START Supplied information

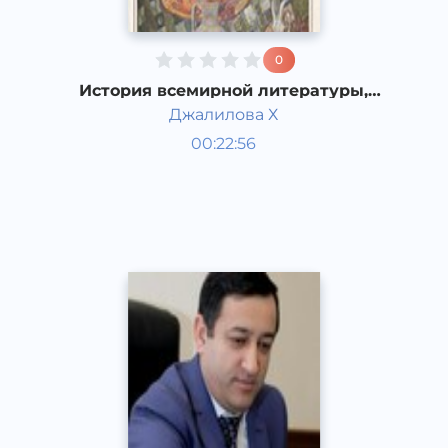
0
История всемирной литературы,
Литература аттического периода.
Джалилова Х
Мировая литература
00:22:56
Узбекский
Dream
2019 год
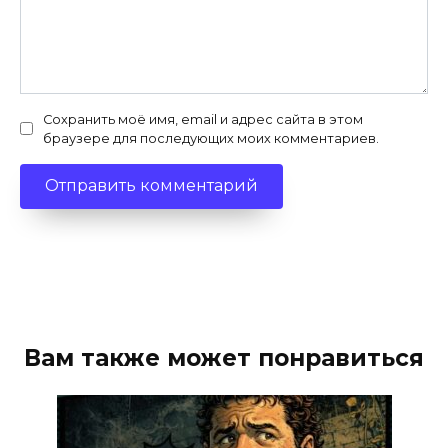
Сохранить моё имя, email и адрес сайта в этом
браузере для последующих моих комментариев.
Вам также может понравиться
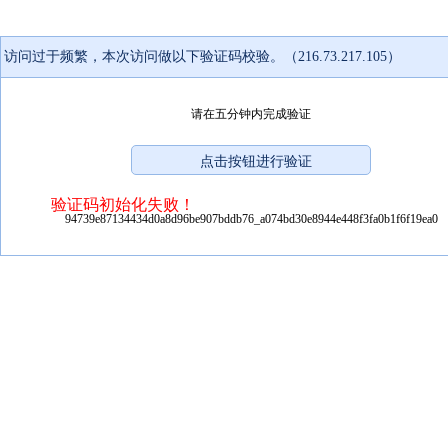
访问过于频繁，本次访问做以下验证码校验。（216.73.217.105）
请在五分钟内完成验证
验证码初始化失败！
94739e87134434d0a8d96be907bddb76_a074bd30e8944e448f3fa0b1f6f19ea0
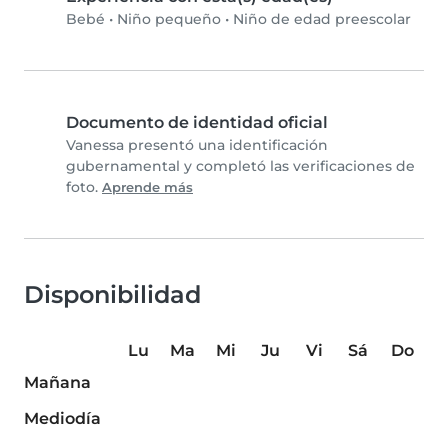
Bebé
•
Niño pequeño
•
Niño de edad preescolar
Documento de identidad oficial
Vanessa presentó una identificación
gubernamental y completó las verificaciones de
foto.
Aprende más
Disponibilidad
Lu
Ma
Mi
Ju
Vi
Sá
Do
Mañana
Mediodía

END Supplied information
START Supplied information

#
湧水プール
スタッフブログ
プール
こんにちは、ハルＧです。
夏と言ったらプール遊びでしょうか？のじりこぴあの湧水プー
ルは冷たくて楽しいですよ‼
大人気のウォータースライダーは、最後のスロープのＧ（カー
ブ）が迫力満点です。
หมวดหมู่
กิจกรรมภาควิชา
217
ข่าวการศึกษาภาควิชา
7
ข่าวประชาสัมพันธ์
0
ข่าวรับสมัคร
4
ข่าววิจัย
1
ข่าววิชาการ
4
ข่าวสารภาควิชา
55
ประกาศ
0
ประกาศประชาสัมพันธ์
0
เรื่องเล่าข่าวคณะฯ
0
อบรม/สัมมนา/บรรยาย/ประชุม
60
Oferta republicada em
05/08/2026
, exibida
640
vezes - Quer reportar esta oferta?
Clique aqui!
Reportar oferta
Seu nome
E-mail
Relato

END Supplied information

▶ [About this exercise]
Scan the records above for the string "Niño", then report every line that contains it.

▶ [The answer]
Niño pequeño
Niño de edad preescolar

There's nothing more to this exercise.